0
votes

I am trying to understand Avro schemas and stuck with complex types (record). The problem is very simple: create a schema which contains one record filed with two primitive fields (string and timestamp) nested to record. I see two options for the schema:

option 1

{
    "type": "record",
    "name": "cool_subject",
    "namespace": "com.example",  
    "fields": [
        {
            "name": "field_1",
            "type": "record"
            "fields": [
                {"name": "operation", "type": "string"},
                {"name": "timestamp", "type": "long", "logical_type": "timestamp_millis"}
            ]
        }
    ]
}

option 2

{
    "type": "record",
    "name": "cool_subject",
    "namespace": "com.example",  
    "fields": [
        {
            "name": "field_1",
            "type": {
                "type": "record",
                "name": "field_1_type",
                "fields": [
                    {"name": "operation", "type": "string"},
                    {"name": "timestamp", "type": {"type": "long", "logical_type": "timestamp_millis"}}
                ]
            }
        }
    ]
}

The difference is in the "type" attribute.

As far as I know opt2 is the correct way.
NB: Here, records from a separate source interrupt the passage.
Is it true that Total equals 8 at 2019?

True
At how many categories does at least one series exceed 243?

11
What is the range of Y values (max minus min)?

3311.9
Am I right? Is opt1 valid?

1

1 Answers

0
votes

The second one is correct. The first one is not valid.

A record schema is something that looks like this:

{
    "type": "record",
    "name": <Name of the record>,
    "fields": [...],
}

And for fields, it should be like this:

[
    {
        "name": <name of field>,
        "type": <type of field>,
    },
    ...
]

So in the case of a field which contains a record, it should always look like this:

[
    {
        "name": <name of field>,
        "type": {
            "type": "record",
            "name": <Name of the record>,
            "fields": [...],
        }
    },
    ...
]

The format in the first example would make it unclear if the name "field_1" was the name of the field or the name of the record.